Prompt:
Show all lines below holding the string "Figure".

Records supplied:

^^^^

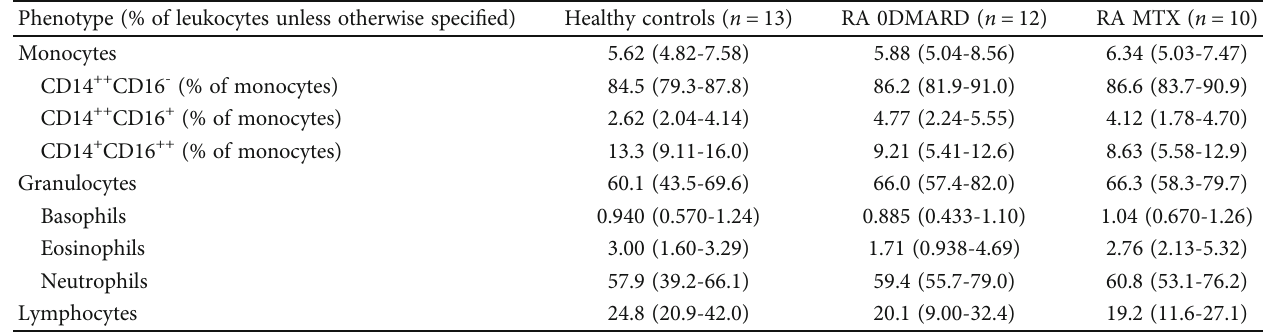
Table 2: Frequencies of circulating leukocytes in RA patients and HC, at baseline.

^^^^

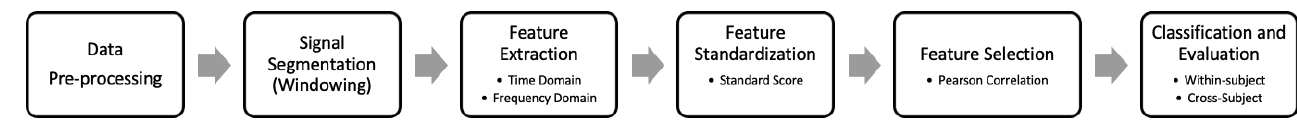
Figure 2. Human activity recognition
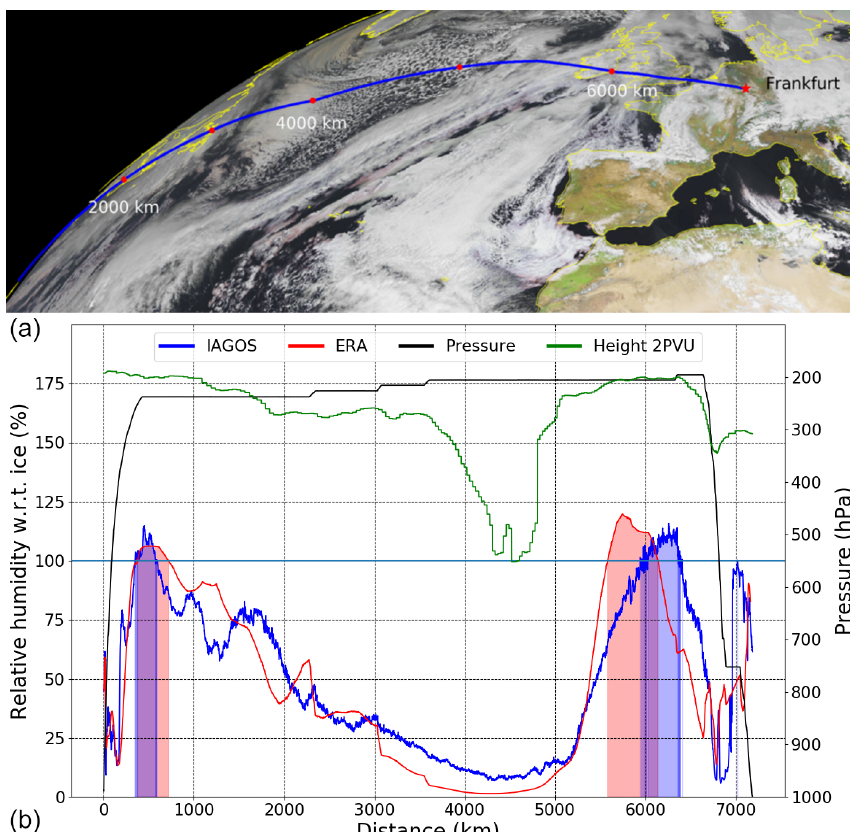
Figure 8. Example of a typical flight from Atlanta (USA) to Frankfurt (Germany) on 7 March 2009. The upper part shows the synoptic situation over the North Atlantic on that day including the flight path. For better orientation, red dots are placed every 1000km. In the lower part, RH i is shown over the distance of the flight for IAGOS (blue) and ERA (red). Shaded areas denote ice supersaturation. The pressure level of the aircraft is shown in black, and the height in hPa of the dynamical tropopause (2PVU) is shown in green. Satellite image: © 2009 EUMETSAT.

^^^^

Result:
Figure 2. Human activity recognition
Figure 8. Example of a typical flight from Atlanta (USA) to Frankfurt (Germany) on 7 March 2009. The upper part shows the synoptic situation over the North Atlantic on that day including the flight path. For better orientation, red dots are placed every 1000km. In the lower part, RH i is shown over the distance of the flight for IAGOS (blue) and ERA (red). Shaded areas denote ice supersaturation. The pressure level of the aircraft is shown in black, and the height in hPa of the dynamical tropopause (2PVU) is shown in green. Satellite image: © 2009 EUMETSAT.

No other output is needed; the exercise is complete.